One of the women behind the counter informed me that though it's fine to eat with a fork, it's culturally acceptable to eat with your fingers. You simply pour the soup and fish tips (which draw their flavor not from spices but from the fish itself) over the rice, and then make a little mountain with your fingers, like a bulldozer, and slowly destroy this mountain with your fingers, like an excavator. (I didn't eat with my fingers; I'm nowhere near that comfortable with her culture.)
Chili beef ($8.99), the next dish, is a serenely sweet combination of meat and vegetables that, again, is not distorted by a wizardry of spices. The cooks at this place do not bend over backward to surprise you; the goal of their kind of cooking is to be honest and satisfy you.
Then the chicken ($6.99) and pork ($8.99) adobo. The owner of this business, Mila Apostol (she opened it with her husband back in 1972—"not many Filipinos in Seattle back then"), feels that this is her kitchen's best dish. A few bites of the slowly cooked meat made me side with her opinion. Sweek, however, believes the dinuguan stew is the best ($8.99). "It looks like chocolate until you eat it," he explained. "The color comes from pig's blood." The cook added that her version of dinuguan "contains pork meat, and not the usual tripe." Sadly, this fantastic-sounding dish was not offered on the day of my visit. "Come Sunday—I will make it then," promised the cook, who was now casually frying up some fish.

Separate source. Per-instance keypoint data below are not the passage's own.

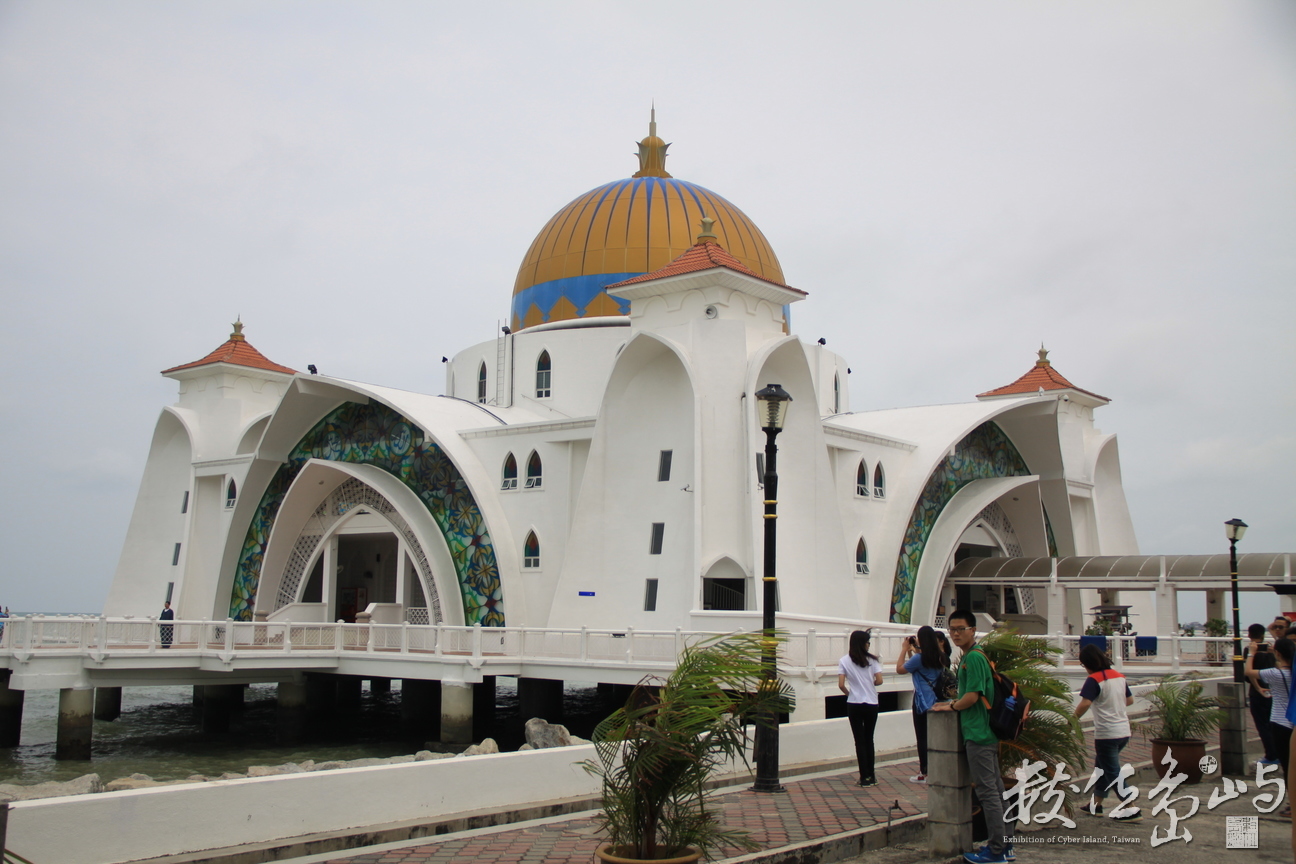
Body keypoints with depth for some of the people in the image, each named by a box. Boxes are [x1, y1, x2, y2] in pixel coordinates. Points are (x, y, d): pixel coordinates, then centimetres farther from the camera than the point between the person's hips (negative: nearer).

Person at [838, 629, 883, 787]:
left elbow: (841, 685, -10)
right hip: (871, 704, 1)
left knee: (860, 740, 4)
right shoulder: (872, 660, -3)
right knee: (869, 739, 14)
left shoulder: (844, 661, -3)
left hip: (854, 704, -1)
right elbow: (879, 681, -8)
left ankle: (865, 777, 3)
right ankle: (871, 776, 17)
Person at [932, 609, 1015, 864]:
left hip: (978, 733, -10)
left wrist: (950, 706, -5)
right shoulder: (972, 656, 15)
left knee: (987, 791, -4)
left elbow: (972, 696, -20)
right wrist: (954, 704, 13)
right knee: (996, 788, 14)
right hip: (988, 731, 10)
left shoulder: (973, 657, -16)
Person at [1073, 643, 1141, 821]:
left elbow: (1085, 704, -27)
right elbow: (1130, 700, 18)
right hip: (1124, 731, 8)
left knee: (1113, 774, 0)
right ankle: (1096, 805, 27)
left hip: (1106, 734, -8)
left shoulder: (1094, 680, -15)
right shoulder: (1119, 676, 8)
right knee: (1101, 767, 20)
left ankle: (1132, 811, -1)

"When you eat at a Filipino home, everything appears all at once—starters, the meal, dessert. Everything is on the table," Sweek explained as he bit a fish tip—bone, fat, flavors, satisfaction. He is eating with his fingers; he is at home here. Oriental Mart is nothing but a family kitchen in a public space. And the family is where we all come from. We begin life within a warm circle of communism.
This article has been updated since its original publication.